The sergeant smiled at this, and so did his men. I was sure that they would devour the ham before they had gone five more miles. Then, at need, they could tell their quartermaster truthfully that they had been our guests instead of confiscators of supplies they did not share.

We all breathed easier to see the soldiers ride off as they had come. When I thought it safe, I called for Maram and Daj to bring the horses back into the clearing. I explained what had happened, then said, 'It seems that the army will encamp in Orun tonight, and so it's not safe for us to go on.'

'It's clearly not safe for us to remain here, either,' Maram said. He sighed, then added, 'And I was hoping to have that ham for dinner.'

We all had greater concerns than missing victuals. We worried that Bemossed or Kane might have encountered other soldiers fanning out along the river. Perhaps Bemossed lay dead or dying in some stinking rice bog with a spear wound though his belly; perhaps Kane had been cut off from returning or had been captured.
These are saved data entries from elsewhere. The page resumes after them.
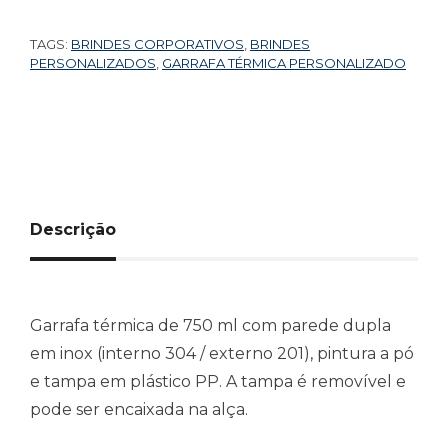
TAGS:
BRINDES CORPORATIVOS
,
BRINDES
PERSONALIZADOS
,
GARRAFA TÉRMICA PERSONALIZADO
Descrição
Garrafa térmica de 750 ml com parede dupla
em inox (interno 304 / externo 201), pintura a pó
e tampa em plástico PP. A tampa é removível e
pode ser encaixada na alça.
The passing hours heaped worry upon worry like a growing stack of lead weights upon our chests. When evening came and still Kane remained absent, the long night wreaked upon us an excrutiating dread that slowly tightened like the turning of a torturer's screw around our skulls. None of us slept very well. We awoke at dawn to whining mosquitoes, aching heads and a wall of mist that clung to the greenery of the woods. I knew that we could not bear to remain another day in this place, waiting and doing nothing.